::: Teks Sumber :::

JAKARTA, GRESNEWS.COM - Kementerian Badan Usaha Milik Negara (BUMN) akan menggabungkan sejumlah bank syariah milik perbankan BUMN, diantaranya Bank Mandiri Syariah, Bank BRI Syariah, Bank BNI Syariah dan Unit Usaha Syariah BTN. Penggabungan bank syariah milik BUMN itu dilakukan untuk menciptakan bank syariah yang besar agar dapat bersaing dalam ajang Masyarakat Ekonomi ASEAN (MEA).

Deputi Bidang Jasa Keuangan, Jasa Survei dan Lainnya Kementerian BUMN Gatot Trihargo mengatakan proses penggabungan perbankan syariah itu sedang dalam tahap kajian oleh Otoritas Jasa Keuangan (OJK). Menurutnya, total ekuitas yang dimiliki bank syariah itu masih kurang dari Rp9 triliun, besaran nilai tersebut terbilang kurang untuk bersaing di tingkat global yang memiliki ekuitas di atas Rp9 triliun.

Gatot menilai perkembangan ekonomi syariah sangat lambat, terlihat penetrasi bank syariah dari sisi aset hanya sekitar 4 persen dibandingkan dengan bank konvensional. Maka itu untuk mempercepat pertumbuhan bank Syariah, selain menata kembali regulasinya, juga harus dipercepat dengan pertumbuhan non organic.

::: Data Tersimpan :::

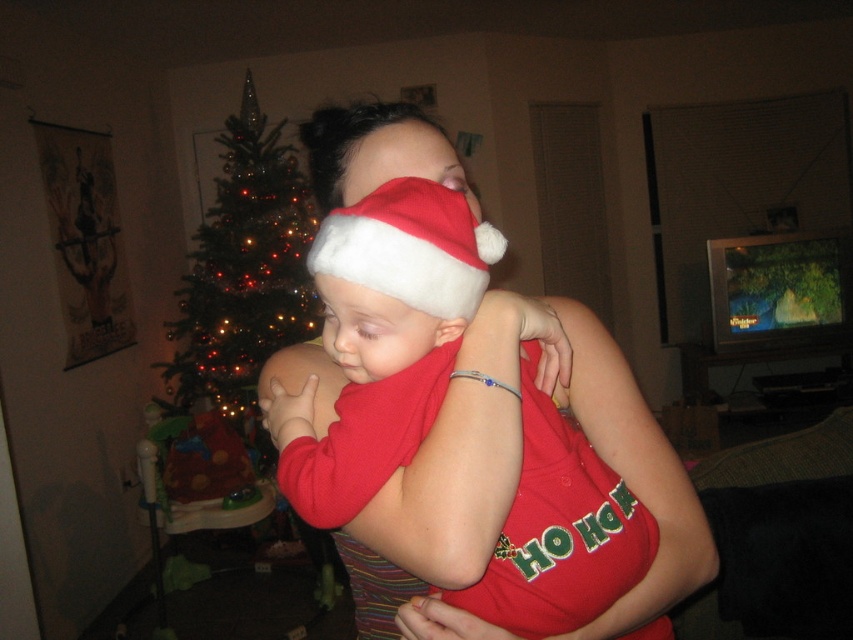
Does green artificial christmas tree at left appear on the left side of white fluffy santa hat at center?

Indeed, green artificial christmas tree at left is positioned on the left side of white fluffy santa hat at center.

Can you confirm if green artificial christmas tree at left is shorter than white fluffy santa hat at center?

Incorrect, green artificial christmas tree at left's height does not fall short of white fluffy santa hat at center's.

Where is `green artificial christmas tree at left`? green artificial christmas tree at left is located at coordinates (242, 268).

The width and height of the screenshot is (853, 640). In order to click on green artificial christmas tree at left in this screenshot , I will do `click(242, 268)`.

Is matte red santa hat at center wider than white fluffy santa hat at center?

Indeed, matte red santa hat at center has a greater width compared to white fluffy santa hat at center.

What do you see at coordinates (519, 460) in the screenshot? I see `matte red santa hat at center` at bounding box center [519, 460].

Find the location of a particular element. The width and height of the screenshot is (853, 640). matte red santa hat at center is located at coordinates (519, 460).

Can you confirm if matte red santa hat at center is smaller than green artificial christmas tree at left?

Yes.

Who is more distant from viewer, (502, 400) or (235, 362)?

Positioned behind is point (235, 362).

The height and width of the screenshot is (640, 853). What do you see at coordinates (519, 460) in the screenshot?
I see `matte red santa hat at center` at bounding box center [519, 460].

I want to click on matte red santa hat at center, so click(x=519, y=460).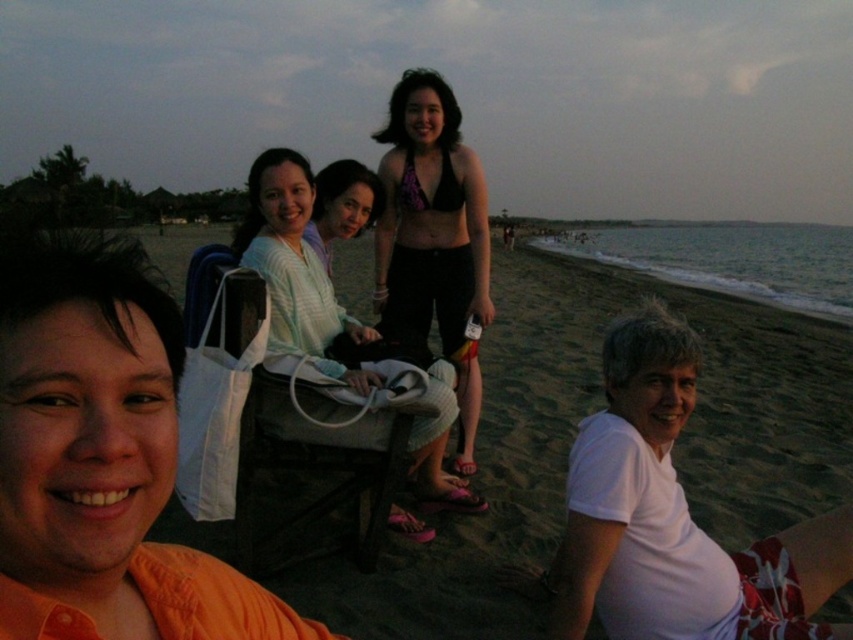
Is point (270, 480) more distant than point (281, 378)?

That is True.

Is point (548, 282) farther from camera compared to point (247, 312)?

That is True.

Where is `beige sand at lower center`? The width and height of the screenshot is (853, 640). beige sand at lower center is located at coordinates (573, 433).

Does white fabric beach chair at center have a larger size compared to light blue striped shirt at center?

No, white fabric beach chair at center is not bigger than light blue striped shirt at center.

Can you confirm if white fabric beach chair at center is positioned above light blue striped shirt at center?

No, white fabric beach chair at center is not above light blue striped shirt at center.

Where is `white fabric beach chair at center`? This screenshot has height=640, width=853. white fabric beach chair at center is located at coordinates (260, 422).

Is orange fabric shirt at left positioned at the back of purple fabric bikini top at center?

No, orange fabric shirt at left is closer to the viewer.

Is orange fabric shirt at left closer to the viewer compared to purple fabric bikini top at center?

That is True.

Image resolution: width=853 pixels, height=640 pixels. I want to click on orange fabric shirt at left, so click(x=102, y=460).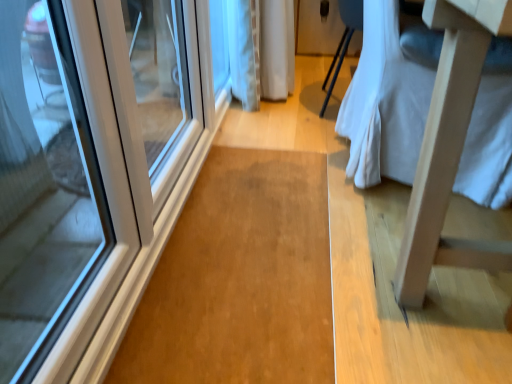
Question: Is light wood changing table at right inside or outside of white glossy door at left?

Choices:
 (A) inside
 (B) outside

Answer: (B)

Question: Is light wood changing table at right bigger or smaller than white glossy door at left?

Choices:
 (A) small
 (B) big

Answer: (B)

Question: Is light wood changing table at right in front of or behind white glossy door at left in the image?

Choices:
 (A) behind
 (B) front

Answer: (B)

Question: From a real-world perspective, is white glossy door at left above or below light wood changing table at right?

Choices:
 (A) above
 (B) below

Answer: (B)

Question: Based on their sizes in the image, would you say white glossy door at left is bigger or smaller than light wood changing table at right?

Choices:
 (A) big
 (B) small

Answer: (B)

Question: From the image's perspective, is white glossy door at left located above or below light wood changing table at right?

Choices:
 (A) above
 (B) below

Answer: (B)

Question: Is white glossy door at left in front of or behind light wood changing table at right in the image?

Choices:
 (A) behind
 (B) front

Answer: (A)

:::

Lanjutkan berita tentang rencana penggabungan bank syariah milik BUMN, mulai setelah kalimat terakhirnya.

Salah satu alternatifnya dengan menggabungkan tiga bank syariah yang merupakan anak perusahaan bank BUMN, yaitu Bank Syariah Mandiri, Bank BRI Syariah, Bank BNI Syariah serta unit usaha syariah Bank BTN. Gatot mengatakan induk usaha dari masing-masing bank syariah sudah memiliki komitmen untuk menggabungkan anak usahanya tersebut.

"Komitmennya sudah ada. Kita akan detailkan dengan OJK dan koordinasikan dengan Deputi Restrukturisasi dan Pengembangan Usaha," kata Gatot, Jakarta, Senin (14/12).

Menanggapi rencana penggabungan bank syariah BUMN itu, pengamat perbankan Deni Daruri mengatakan pemerintah seharusnya lebih fokus menggabungkan induk usaha bank BUMN ketimbang penggabungan bank syariah BUMN. Menurutnya sangat aneh ketika penggabungan hanya dilakukan di tingkat anak usaha ketimbang induk usaha. Apalagi karakter perbankan syariah BUMN hanya seperti ´sampah´ bagi induk usahanya karena ketika ada permasalahan di induk usaha, maka masalah nasabah akan diserahkan kepada bank syariah.

Dia menilai penggabungan bank syariah BUMN tidak akan memiliki dampak signifikan bagi persaingan perbankan dalam menghadapi MEA. Menurutnya untuk meningkatkan daya saing, pemerintah harus meningkatkan kinerja perbankan. Diantaranya dengan melakukan konsolidasi perbankan.

"Gak ada signifikannya penggabungan bank syariah. Bank syariah sudah seperti ´sampah´ saja," kata Deni kepada gresnews.com.

RESIKO KELINCAHAN BANK- Sementara itu, anggota Komisi XI DPR RI Hendrawan Supratikno mengatakan resiko dari penggabungan bank adalah fleksibilitas atau kelincahan perusahaan dalam mengelola keuangan. Menurutnya perusahaan lebih kecil tergolong lebih lincah karena tidak dibebani dengan biaya overhead yang lebih besar. Sedangkan perusahaan-perusahaan besar cenderung memiliki beban biaya operasional, misalnya biaya gedung yang cenderung lebih besar.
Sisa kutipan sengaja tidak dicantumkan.